I think these pans on offer at Union Machinery are much too large for what you need.
A quick google search found this:
Possibly much more suitable sizewise and about half the price.
any ideas for the cooling system?
It's a little difficult to offer advice without knowing exactly what you are planning to do.
I mean on what scale?
Is this two or three or more than ten batches a day?
If you are going to just make a couple of batches I would just consider running the whole process in a well air conditioned room with a fan blowing air into the pan.
If you can keep the room around 18C you should be OK for small scale production, having some source of heat in the room working at the same time as air con will help to keep relative humidity below 60%RH.
You can use the same room for resting product between process steps. You pan a few batches one day, let it rest till the next day to crystalize all chocolate, than polish and varnish these batches.
If you are thinking about making it on a larger scale (many smaller batches a day) or you are looking for a very fine finish you may need to invest into air handling system that would keep your room conditions correct and supply dry cold air (40-50%RH and 15C-16C) into your pan. Your supplier of polish and varnish should be able to give you exact requirements.
If you just starting dont spend any large amounts of money on the set up. Get a small pan like in my link or one offered by Justin above (even cheaper).
To make good or very good panned product consistently you will need controlled environment (pretty much applies to all chocolate production). Because making it on a small scale is very time and labour consuming process failed batches are very costly.
Simplest way to achieve controlled environment is by using air conditioned room. I'm not sure what temperatures are like in Washington throughout the year or what manufacturing set up you have so it's a bit difficult to offer specific advice.
In general if you have a room with big domestic reverse cycle air conditioner that will allow you to hold temerature between 16C and 18C you will be OK for starting (make sure your liquid chocolate tanks are outside this room), you will need to keep humidity around 50-60%RH (add a heater in the room to drop or splash some water to increase).
From home improvement store buy an exhaust fan, something like this:
and suitable flexible duct.
Fix it so you can blow air into the pan (make sure your electrical work is done to local regs).
In this way you have cool air going into the pan at right temperature.
Pan your centres (slowly or even slower), smooth them.
Put them in a tub and keep in this room overnight.
Next day polish, varnish and rest on trays in the same room.
This should work just fine while you learn how to get what you want.
Portable air conditioner is not a good idea.
It will blow into the pan air that is too cold so if you take it out you may get condensation on product surface which kills it.
You will need to control the conditions in the room anyway.
Beware that panning is a noisy work as well.
Online converter says that 68F is 20C.
Do you know what is the humidity level?
From these two I calculate for you what is the minumum teperature of air that you can blow onto the product to avoid condensation.
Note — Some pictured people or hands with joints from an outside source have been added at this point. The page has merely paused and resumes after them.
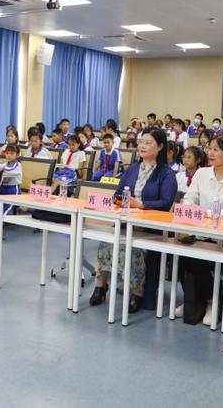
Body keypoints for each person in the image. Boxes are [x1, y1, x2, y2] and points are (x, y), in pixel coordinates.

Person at [89, 128, 177, 313]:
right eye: (141, 142)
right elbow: (117, 194)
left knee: (135, 247)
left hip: (149, 225)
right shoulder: (132, 169)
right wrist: (119, 200)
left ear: (160, 147)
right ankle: (100, 285)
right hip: (125, 220)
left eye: (148, 143)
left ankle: (137, 292)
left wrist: (141, 205)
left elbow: (166, 202)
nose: (142, 146)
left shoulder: (166, 173)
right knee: (107, 241)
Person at [177, 136, 223, 324]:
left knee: (199, 258)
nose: (210, 153)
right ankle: (195, 300)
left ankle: (210, 302)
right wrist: (193, 209)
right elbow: (189, 198)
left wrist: (204, 213)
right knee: (181, 254)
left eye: (216, 149)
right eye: (209, 148)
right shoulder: (201, 174)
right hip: (200, 231)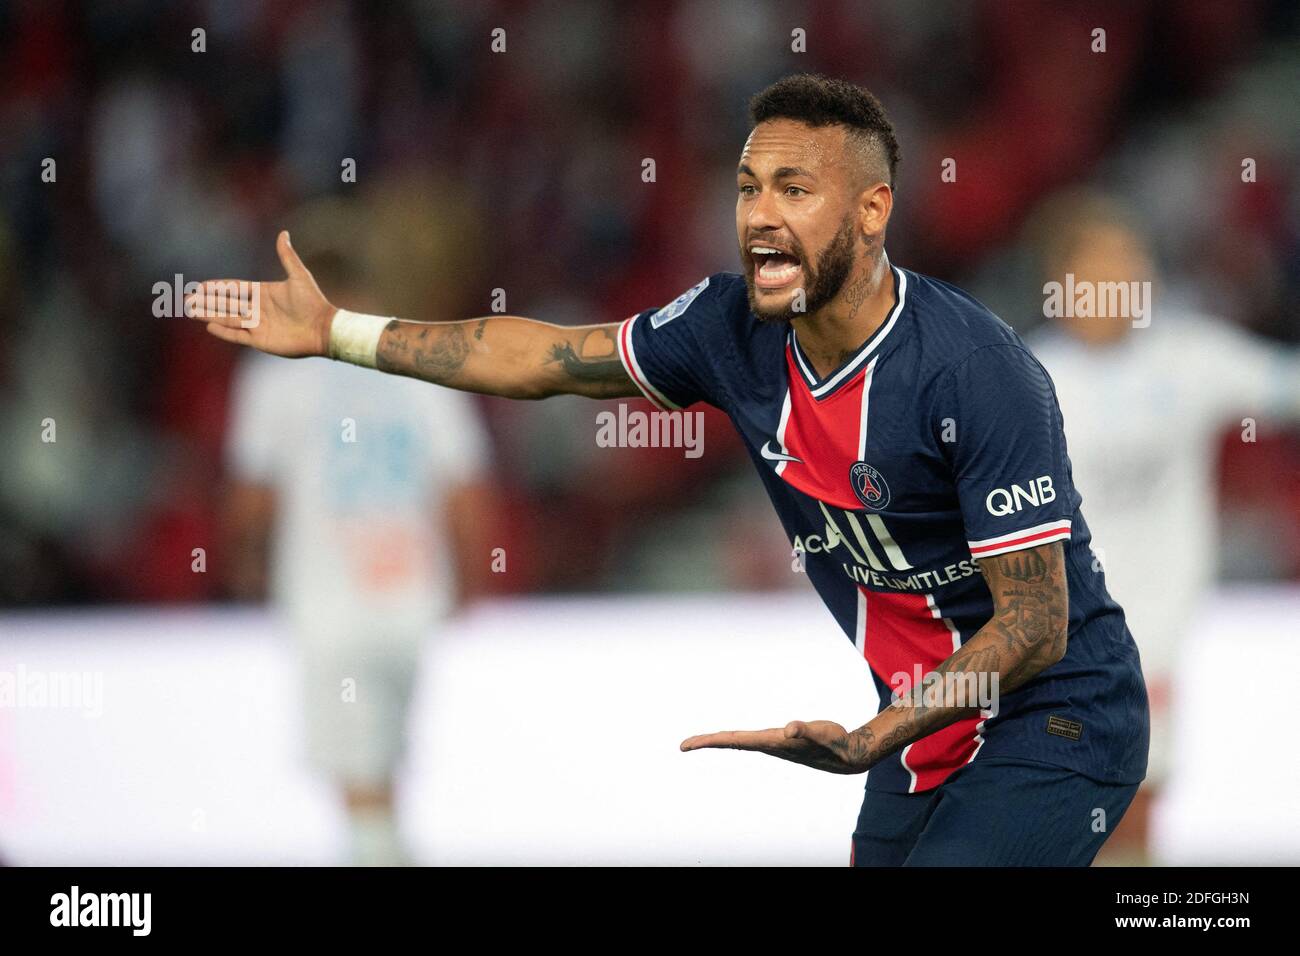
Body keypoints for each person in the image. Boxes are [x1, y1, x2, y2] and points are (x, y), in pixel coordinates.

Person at [189, 73, 1148, 866]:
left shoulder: (975, 373)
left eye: (795, 190)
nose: (761, 216)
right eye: (747, 187)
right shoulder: (725, 330)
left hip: (1061, 714)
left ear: (872, 211)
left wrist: (873, 736)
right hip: (922, 730)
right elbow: (540, 359)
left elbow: (1035, 620)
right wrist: (335, 333)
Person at [1025, 189, 1300, 863]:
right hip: (1054, 643)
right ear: (1060, 284)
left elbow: (1283, 384)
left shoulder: (1190, 357)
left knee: (1132, 814)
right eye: (1098, 270)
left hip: (1156, 641)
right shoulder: (1025, 377)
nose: (1117, 284)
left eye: (1128, 266)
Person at [222, 206, 493, 866]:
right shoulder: (420, 363)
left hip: (328, 597)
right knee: (382, 764)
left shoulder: (277, 376)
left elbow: (252, 501)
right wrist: (470, 580)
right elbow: (465, 490)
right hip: (410, 594)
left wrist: (247, 572)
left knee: (358, 774)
You will probably need that room colder anyway for polish and varnish application and drying. We find that anything above 64F and 50%RH results in product sticking together when drying resulting in kiss marks.
This depends on product you use.
What polish and varnish agents are you going to use?
Do you have a specification frm supplier for the application conditions?
I would guess that it would be extremely hard to use polish and varnish at these conditions effectively. This is based on products that I know of and my enginering knowledge.
I would suggest roasting your almonds to almost scorched level before giving them a chocolate cover. Makes fantastic product.
If the temperature is 68F and humidity at 60%RH dew point will be 53F,
same temperature and 70%RH dew point at 57.5F and at 75%RH dew point at 59F.
If product surface temperature will be below dew point you will get condesation on the product and resulting problems with bloom and bacteria.
That means that if you blow a very cold air (like from portable air conditioner) into the pan which will slowly cool down the product surface to 50-52F and take that product out into hot and humid room you will get in trouble.